# [Dataset excerpts]
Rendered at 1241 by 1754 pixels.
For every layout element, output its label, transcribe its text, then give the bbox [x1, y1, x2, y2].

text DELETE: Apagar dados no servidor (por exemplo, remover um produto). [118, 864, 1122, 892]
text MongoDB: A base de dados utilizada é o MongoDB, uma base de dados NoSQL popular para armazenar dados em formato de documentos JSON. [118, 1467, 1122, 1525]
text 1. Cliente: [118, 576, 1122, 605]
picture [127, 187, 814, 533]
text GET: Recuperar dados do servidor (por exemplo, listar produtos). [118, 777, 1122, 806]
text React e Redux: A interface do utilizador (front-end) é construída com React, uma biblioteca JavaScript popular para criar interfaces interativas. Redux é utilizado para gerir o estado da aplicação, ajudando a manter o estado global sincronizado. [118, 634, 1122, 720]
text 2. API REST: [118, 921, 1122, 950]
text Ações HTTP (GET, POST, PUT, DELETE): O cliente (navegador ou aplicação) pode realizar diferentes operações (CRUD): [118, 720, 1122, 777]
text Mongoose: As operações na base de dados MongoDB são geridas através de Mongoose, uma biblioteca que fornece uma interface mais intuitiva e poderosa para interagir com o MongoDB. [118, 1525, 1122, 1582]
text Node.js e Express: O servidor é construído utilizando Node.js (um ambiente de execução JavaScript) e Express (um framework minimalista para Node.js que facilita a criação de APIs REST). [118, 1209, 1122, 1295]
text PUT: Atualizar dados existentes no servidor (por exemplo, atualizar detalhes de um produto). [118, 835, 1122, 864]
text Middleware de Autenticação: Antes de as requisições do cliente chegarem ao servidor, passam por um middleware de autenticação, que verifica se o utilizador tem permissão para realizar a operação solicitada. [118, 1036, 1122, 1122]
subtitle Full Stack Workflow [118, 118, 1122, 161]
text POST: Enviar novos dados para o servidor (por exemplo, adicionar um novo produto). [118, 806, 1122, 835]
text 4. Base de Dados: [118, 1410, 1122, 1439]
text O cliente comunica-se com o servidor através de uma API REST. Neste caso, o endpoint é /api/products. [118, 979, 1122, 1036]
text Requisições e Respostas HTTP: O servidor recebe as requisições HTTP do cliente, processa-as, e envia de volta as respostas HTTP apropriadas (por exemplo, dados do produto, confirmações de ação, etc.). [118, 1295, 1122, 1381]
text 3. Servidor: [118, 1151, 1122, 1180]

# [Directive]
Render each line of the records above as a JSON list of strings, one string per line, with blank lines omitted.

# [Response]
[
  "Rendered at 1241 by 1754 pixels.",
  "For every layout element, output its label, transcribe its text, then give the bbox [x1, y1, x2, y2].",
  "text DELETE: Apagar dados no servidor (por exemplo, remover um produto). [118, 864, 1122, 892]",
  "text MongoDB: A base de dados utilizada é o MongoDB, uma base de dados NoSQL popular para armazenar dados em formato de documentos JSON. [118, 1467, 1122, 1525]",
  "text 1. Cliente: [118, 576, 1122, 605]",
  "picture [127, 187, 814, 533]",
  "text GET: Recuperar dados do servidor (por exemplo, listar produtos). [118, 777, 1122, 806]",
  "text React e Redux: A interface do utilizador (front-end) é construída com React, uma biblioteca JavaScript popular para criar interfaces interativas. Redux é utilizado para gerir o estado da aplicação, ajudando a manter o estado global sincronizado. [118, 634, 1122, 720]",
  "text 2. API REST: [118, 921, 1122, 950]",
  "text Ações HTTP (GET, POST, PUT, DELETE): O cliente (navegador ou aplicação) pode realizar diferentes operações (CRUD): [118, 720, 1122, 777]",
  "text Mongoose: As operações na base de dados MongoDB são geridas através de Mongoose, uma biblioteca que fornece uma interface mais intuitiva e poderosa para interagir com o MongoDB. [118, 1525, 1122, 1582]",
  "text Node.js e Express: O servidor é construído utilizando Node.js (um ambiente de execução JavaScript) e Express (um framework minimalista para Node.js que facilita a criação de APIs REST). [118, 1209, 1122, 1295]",
  "text PUT: Atualizar dados existentes no servidor (por exemplo, atualizar detalhes de um produto). [118, 835, 1122, 864]",
  "text Middleware de Autenticação: Antes de as requisições do cliente chegarem ao servidor, passam por um middleware de autenticação, que verifica se o utilizador tem permissão para realizar a operação solicitada. [118, 1036, 1122, 1122]",
  "subtitle Full Stack Workflow [118, 118, 1122, 161]",
  "text POST: Enviar novos dados para o servidor (por exemplo, adicionar um novo produto). [118, 806, 1122, 835]",
  "text 4. Base de Dados: [118, 1410, 1122, 1439]",
  "text O cliente comunica-se com o servidor através de uma API REST. Neste caso, o endpoint é /api/products. [118, 979, 1122, 1036]",
  "text Requisições e Respostas HTTP: O servidor recebe as requisições HTTP do cliente, processa-as, e envia de volta as respostas HTTP apropriadas (por exemplo, dados do produto, confirmações de ação, etc.). [118, 1295, 1122, 1381]",
  "text 3. Servidor: [118, 1151, 1122, 1180]"
]